O grupo nunca abriu mão do risco em sua trajetória e uma prova disso é o fato de não manter um diretor fixo, buscando nomes que possam agregar novos elementos. Apesar disso, percebemos uma identidade que amarra todos esses espetáculos. Como vocês conseguem manter essa característica?

Isso é um mistério para nós também. A gente se caracteriza como um grupo de atores, apesar de vários integrantes, como eu, o Eduardo (Moreira) e o Júlio (Maciel), já terem dirigido não só as peças do grupo, como “fora” também. A questão da direção, na verdade, é um acidente de percurso. Isso nos levou a trazer diretores convidados, que nos apresentam coisas novas. É uma forma de a gente aprender. O que fica é a composição humana, com atores que têm uma experiência artística, muscular e intelectual, que, bem ou mal, acaba impregnando os espetáculos, mesmo quando trabalhamos com diretores de diferentes processos, métodos e textos. Esse DNA do grupo acaba indo para o espetáculo. Outro aspecto é a vontade de dar continuidade ao trabalho. A grande briga hoje, nossa e de outros grupos, é a possibilidade de continuidade.

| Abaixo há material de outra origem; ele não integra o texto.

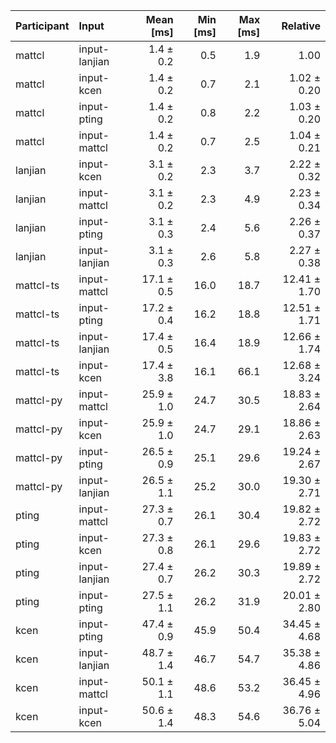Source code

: | Participant | Input | Mean [ms] | Min [ms] | Max [ms] | Relative |
|:---|:---|---:|---:|---:|---:|
| mattcl | input-lanjian | 1.4 ± 0.2 | 0.5 | 1.9 | 1.00 |
| mattcl | input-kcen | 1.4 ± 0.2 | 0.7 | 2.1 | 1.02 ± 0.20 |
| mattcl | input-pting | 1.4 ± 0.2 | 0.8 | 2.2 | 1.03 ± 0.20 |
| mattcl | input-mattcl | 1.4 ± 0.2 | 0.7 | 2.5 | 1.04 ± 0.21 |
| lanjian | input-kcen | 3.1 ± 0.2 | 2.3 | 3.7 | 2.22 ± 0.32 |
| lanjian | input-mattcl | 3.1 ± 0.2 | 2.3 | 4.9 | 2.23 ± 0.34 |
| lanjian | input-pting | 3.1 ± 0.3 | 2.4 | 5.6 | 2.26 ± 0.37 |
| lanjian | input-lanjian | 3.1 ± 0.3 | 2.6 | 5.8 | 2.27 ± 0.38 |
| mattcl-ts | input-mattcl | 17.1 ± 0.5 | 16.0 | 18.7 | 12.41 ± 1.70 |
| mattcl-ts | input-pting | 17.2 ± 0.4 | 16.2 | 18.8 | 12.51 ± 1.71 |
| mattcl-ts | input-lanjian | 17.4 ± 0.5 | 16.4 | 18.9 | 12.66 ± 1.74 |
| mattcl-ts | input-kcen | 17.4 ± 3.8 | 16.1 | 66.1 | 12.68 ± 3.24 |
| mattcl-py | input-mattcl | 25.9 ± 1.0 | 24.7 | 30.5 | 18.83 ± 2.64 |
| mattcl-py | input-kcen | 25.9 ± 1.0 | 24.7 | 29.1 | 18.86 ± 2.63 |
| mattcl-py | input-pting | 26.5 ± 0.9 | 25.1 | 29.6 | 19.24 ± 2.67 |
| mattcl-py | input-lanjian | 26.5 ± 1.1 | 25.2 | 30.0 | 19.30 ± 2.71 |
| pting | input-mattcl | 27.3 ± 0.7 | 26.1 | 30.4 | 19.82 ± 2.72 |
| pting | input-kcen | 27.3 ± 0.8 | 26.1 | 29.6 | 19.83 ± 2.72 |
| pting | input-lanjian | 27.4 ± 0.7 | 26.2 | 30.3 | 19.89 ± 2.72 |
| pting | input-pting | 27.5 ± 1.1 | 26.2 | 31.9 | 20.01 ± 2.80 |
| kcen | input-pting | 47.4 ± 0.9 | 45.9 | 50.4 | 34.45 ± 4.68 |
| kcen | input-lanjian | 48.7 ± 1.4 | 46.7 | 54.7 | 35.38 ± 4.86 |
| kcen | input-mattcl | 50.1 ± 1.1 | 48.6 | 53.2 | 36.45 ± 4.96 |
| kcen | input-kcen | 50.6 ± 1.4 | 48.3 | 54.6 | 36.76 ± 5.04 |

Uma preocupação forte no grupo é o seu legado. Com integrantes, em sua maioria, na faixa dos 50 anos, o que você projeta, por exemplo, para daqui a duas décadas? Continuarão sobre um palco?

(risos) A gente faz muita piada sobre isso. Brincamos que, daqui a 20, 30 anos, estaremos de cadeira de rodas, bengala e andador, aguando um canteirinho. Quando você me faz essa pergunta, agora falando sério, a resposta literalmente concreta que tenho para lhe dar é a criação da nova sede, no bairro Esplanada. O teatro é autofágico, só existe para quem viu. Dessa forma, o que a gente vislumbra como legado é um espaço físico que abrigaria um pensamento, um processo e uma série de valores e informações. Algo que o espetáculo em si não deixa. No projeto da sede, há uma cortina de bambu de cana da Índia em cada andar. Imagino que, quando estivermos velhinhos, estaremos com uma mangueirinha de água, cuidando do jardim e gritando um para o outro: “Teuda! Molha do lado de lá que está seco!”.